Israel and Germany: From the Holocaust to the Palestinians

Israel can no longer base its relations with Germany on what the Nazi regime did to the Jews, and can no longer deny the Germans the right to criticize its behavior towards the Palestinians.

German Chancellor Angela Merkel will vow today - as she has been doing throughout her term - to stand beside Israel and help ensure its future wellbeing and security.

 

One does not need to demand proof of Merkel's intentions, she always makes good on her promises. Her word is set in stone. The most important European leader today will express her commitment in the German language - the language of thinkers like Johann Wolfgang von Goethe and Moses Mendelssohn, and the language of the murderers of the Jewish people Adolf Hitler and Heinrich Himmler.

 

Even after 50 years of full diplomatic relations, Israel and Germany still cannot escape the debate on why the Nazi regime tried to annihilate the Jewish people, or, as novelist Aharon Appelfeld wrote in his memoir, "The Story of a Life": "My mother's language was German, the language of my mother's murderers. How can you go back to speaking a language soaked in Jewish blood? This dilemma, with all of its gravity, did not affect the feeling that my German is not the language of the German people, but my mother's language."

 

Appelfeld offers perhaps the most profound answer to the contradiction that lies in the heart of Israeli-German relations. Love and hate. Distancing and drawing closer. One cannot erase the memory that hangs over this most unique of relationships, nor can one base them strictly on that memory. In other words, Israel cannot deny the Germans the right to criticize its behavior towards the Palestinians.

 

From conversations I had in Germany recently I learned that Merkel is willing to stand beside Israel completely on all issues except for one - the Palestinians.

 

Merkel does not understand what Prime Minister Benjamin Netanyahu means when he talks about a two-state solution while at the same time encouraging the ongoing settlement construction in the West Bank.

 

Merkel has said many times in private conversations that Netanyahu is not always honest with her about settlement construction. She believes that it is up to the prime minister to prove his intentions, and restore the mutual trust between them. It is no secret that the personal relationship between Merkel and Ehud Olmert during his time as prime minister set a high bar that Netanyahu is as far away reaching as the sun is from the moon.

 

This visit presents an opportunity to raise additional bilateral issues for discussion. Beyond the German leadership's willingness to cater to Israel's unique security needs - like building six submarines that are, according to foreign reports, a part of Israel's nuclear deterrence, and an unprecedented cooperation with the intelligence community - there's an open question that concerns the new generation of Germans.

 

Voices calling for an end to Germany's special commitment to Israel, which stems from what Nazi Germany did to the Jews, receive a lot of attention in the German public discourse.
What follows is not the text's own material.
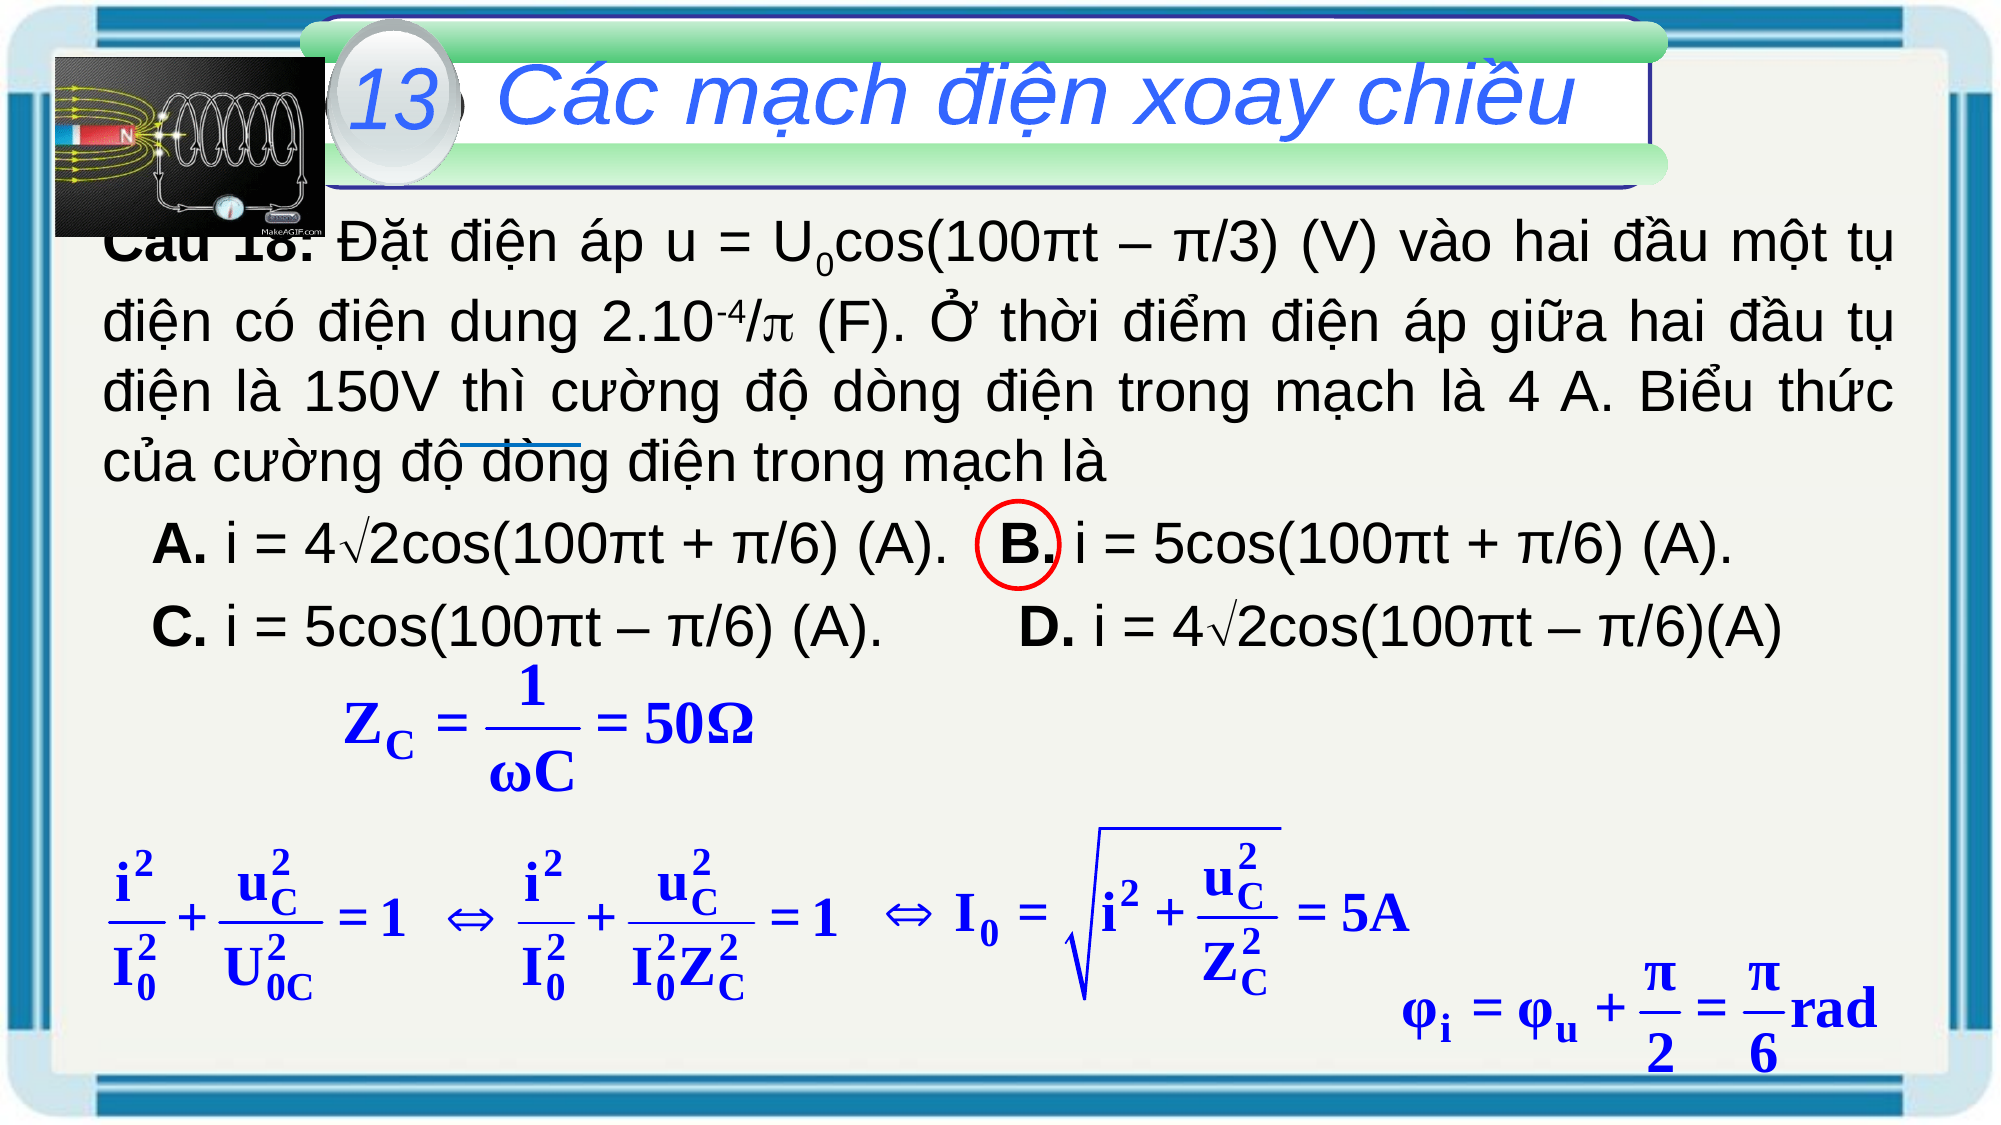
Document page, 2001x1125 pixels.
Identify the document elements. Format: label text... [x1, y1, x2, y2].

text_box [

These voices aspire to treat Israel like any other country that wants to belong to the group of nations safeguarding human rights.

 

And thus when Culture Minister Limor Livnat preaches that the European Parliament president dared criticize us in the Knesset in the "German language", Germans are no longer willing to turn the other cheek, they are outright insulted.

 

So now we tell Madame Merkel: Willkommen, Angela.